Longoria, 44, and Moore, 58, discussed the movement against sexual assault, harassment and inequality in the workplace during Thursday's episode of Watch What Happens Live.
Longoria and Moore have been active in Time's Up since the movement was founded in January 2018 in response to the Harvey Weinstein sexual assault and harassment allegations and the #MeToo movement against sexual violence.
"For me, I love the global awareness we've created," Longoria said. "We took some sex scandal and made it a movement, as opposed to it just sort of going away after the Harvey thing. It just really changed not only our industry but all industries."
"When we launched, we united with farmworkers, restaurant workers, domestic workers, hotel workers, fast food workers -- women everywhere encounter sexual harassment at a crazy percentage," she added. "So I think [I'm proudest of] the global awareness to talk about it first and then to make change."
Longoria and Moore said the gender pay gap remains one of Time's Up's concerns. Moore said she is proud of how Time's Up helped persuade New York Gov. Andrew Cuomo to adopt the New York Time's Up Safety Agenda, which is an initiative to prevent sexual harassment and assault and help survivors seek justice.
"For all of us in New York, I think we're proudest that Cuomo has just adopted the Time's Up Safety Agenda, which extends statute of limitations on sexual assault," Moore said. "We really feel proud of what we've done."

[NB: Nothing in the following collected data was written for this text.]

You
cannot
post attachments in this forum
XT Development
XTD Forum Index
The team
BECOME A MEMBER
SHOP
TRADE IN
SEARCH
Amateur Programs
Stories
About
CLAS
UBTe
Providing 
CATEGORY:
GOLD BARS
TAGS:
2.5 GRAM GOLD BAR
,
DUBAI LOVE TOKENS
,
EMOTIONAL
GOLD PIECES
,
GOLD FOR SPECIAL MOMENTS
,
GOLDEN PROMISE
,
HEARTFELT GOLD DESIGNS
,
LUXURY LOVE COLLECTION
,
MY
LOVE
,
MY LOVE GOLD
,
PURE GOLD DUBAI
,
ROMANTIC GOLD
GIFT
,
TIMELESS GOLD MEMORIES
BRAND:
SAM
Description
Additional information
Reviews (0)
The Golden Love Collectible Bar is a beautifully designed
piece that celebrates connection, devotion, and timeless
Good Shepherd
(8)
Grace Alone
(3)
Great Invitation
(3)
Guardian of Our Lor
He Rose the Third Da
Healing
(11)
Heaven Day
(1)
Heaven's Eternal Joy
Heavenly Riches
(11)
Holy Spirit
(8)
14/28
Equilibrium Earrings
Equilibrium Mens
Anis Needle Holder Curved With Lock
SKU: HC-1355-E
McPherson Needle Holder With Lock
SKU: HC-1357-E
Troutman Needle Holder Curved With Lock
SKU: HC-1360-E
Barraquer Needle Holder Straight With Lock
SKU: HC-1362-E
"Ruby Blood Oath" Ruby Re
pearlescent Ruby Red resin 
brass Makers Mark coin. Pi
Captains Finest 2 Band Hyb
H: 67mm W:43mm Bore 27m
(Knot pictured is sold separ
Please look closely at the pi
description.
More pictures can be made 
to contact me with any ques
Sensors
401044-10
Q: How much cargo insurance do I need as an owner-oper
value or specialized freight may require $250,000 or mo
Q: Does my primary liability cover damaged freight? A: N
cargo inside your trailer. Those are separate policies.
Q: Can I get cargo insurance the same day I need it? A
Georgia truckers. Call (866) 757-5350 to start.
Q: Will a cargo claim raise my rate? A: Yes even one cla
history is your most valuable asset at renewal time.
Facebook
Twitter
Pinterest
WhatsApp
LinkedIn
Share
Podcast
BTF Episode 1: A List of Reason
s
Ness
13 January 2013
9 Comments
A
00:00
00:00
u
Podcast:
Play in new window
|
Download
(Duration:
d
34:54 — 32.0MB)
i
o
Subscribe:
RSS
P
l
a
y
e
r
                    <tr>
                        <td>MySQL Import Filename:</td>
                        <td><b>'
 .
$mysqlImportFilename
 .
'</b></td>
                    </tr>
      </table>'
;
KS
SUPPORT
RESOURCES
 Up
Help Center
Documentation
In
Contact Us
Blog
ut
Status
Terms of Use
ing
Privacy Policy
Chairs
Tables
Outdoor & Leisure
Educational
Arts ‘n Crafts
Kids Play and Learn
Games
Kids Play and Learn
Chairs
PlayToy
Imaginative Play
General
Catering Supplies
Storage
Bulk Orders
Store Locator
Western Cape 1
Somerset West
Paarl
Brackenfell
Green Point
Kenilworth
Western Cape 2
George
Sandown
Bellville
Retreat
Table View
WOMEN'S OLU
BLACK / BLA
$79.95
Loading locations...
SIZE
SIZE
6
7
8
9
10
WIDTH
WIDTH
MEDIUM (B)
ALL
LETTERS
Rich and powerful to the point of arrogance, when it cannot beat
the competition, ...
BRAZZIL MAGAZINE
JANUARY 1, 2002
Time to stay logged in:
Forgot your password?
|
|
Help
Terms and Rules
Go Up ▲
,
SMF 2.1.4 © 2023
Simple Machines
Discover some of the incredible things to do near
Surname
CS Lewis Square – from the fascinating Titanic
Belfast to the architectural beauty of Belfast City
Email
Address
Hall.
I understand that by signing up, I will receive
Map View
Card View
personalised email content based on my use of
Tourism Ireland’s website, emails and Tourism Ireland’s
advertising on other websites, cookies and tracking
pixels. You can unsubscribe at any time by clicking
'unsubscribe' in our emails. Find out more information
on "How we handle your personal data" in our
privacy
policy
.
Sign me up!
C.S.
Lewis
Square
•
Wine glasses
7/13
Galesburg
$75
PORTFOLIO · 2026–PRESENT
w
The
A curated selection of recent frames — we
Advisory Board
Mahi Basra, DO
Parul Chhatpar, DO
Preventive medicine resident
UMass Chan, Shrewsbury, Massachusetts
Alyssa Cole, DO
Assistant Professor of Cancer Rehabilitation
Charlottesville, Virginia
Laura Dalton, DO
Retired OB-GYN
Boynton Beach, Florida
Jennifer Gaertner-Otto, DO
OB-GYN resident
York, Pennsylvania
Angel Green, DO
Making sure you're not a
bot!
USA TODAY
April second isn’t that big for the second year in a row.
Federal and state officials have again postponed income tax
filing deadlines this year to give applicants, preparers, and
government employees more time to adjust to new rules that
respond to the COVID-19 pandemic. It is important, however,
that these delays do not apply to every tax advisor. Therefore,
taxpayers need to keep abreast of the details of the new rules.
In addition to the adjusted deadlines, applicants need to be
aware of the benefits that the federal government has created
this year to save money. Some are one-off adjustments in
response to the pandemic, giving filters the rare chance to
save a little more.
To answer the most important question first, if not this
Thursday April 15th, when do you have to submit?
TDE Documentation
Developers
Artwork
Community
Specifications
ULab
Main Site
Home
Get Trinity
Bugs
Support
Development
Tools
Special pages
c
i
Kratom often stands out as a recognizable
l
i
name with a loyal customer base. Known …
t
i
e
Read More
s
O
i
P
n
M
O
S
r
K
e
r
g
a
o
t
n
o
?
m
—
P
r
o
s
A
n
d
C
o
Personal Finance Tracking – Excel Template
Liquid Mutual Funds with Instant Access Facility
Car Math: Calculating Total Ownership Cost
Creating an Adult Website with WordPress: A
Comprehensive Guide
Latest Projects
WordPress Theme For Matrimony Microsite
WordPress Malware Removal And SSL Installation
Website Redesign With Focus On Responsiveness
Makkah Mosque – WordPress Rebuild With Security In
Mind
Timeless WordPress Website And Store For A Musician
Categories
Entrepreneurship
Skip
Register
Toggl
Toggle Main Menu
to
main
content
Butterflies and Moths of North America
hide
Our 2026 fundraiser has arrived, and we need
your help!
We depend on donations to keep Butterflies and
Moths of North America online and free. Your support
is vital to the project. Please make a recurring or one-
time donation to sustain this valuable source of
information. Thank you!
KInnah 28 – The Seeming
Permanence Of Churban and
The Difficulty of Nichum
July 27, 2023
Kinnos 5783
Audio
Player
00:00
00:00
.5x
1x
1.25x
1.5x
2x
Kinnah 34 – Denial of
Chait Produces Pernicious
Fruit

Reese Witherspoon, Meryl Streep, Jennifer Aniston, Natalie Portman, Emma Stone, Oprah Winfrey and Olivia Munn are among the other stars to support Time's Up. Munn said in an interview in June that stress about the direction of the movement and doing right by survivors has caused her health problems.
"One of the things that stresses me out more than anything is how do we do right by [the silence breakers]?" the actress said. "We can't tell stories about people and then not care about them."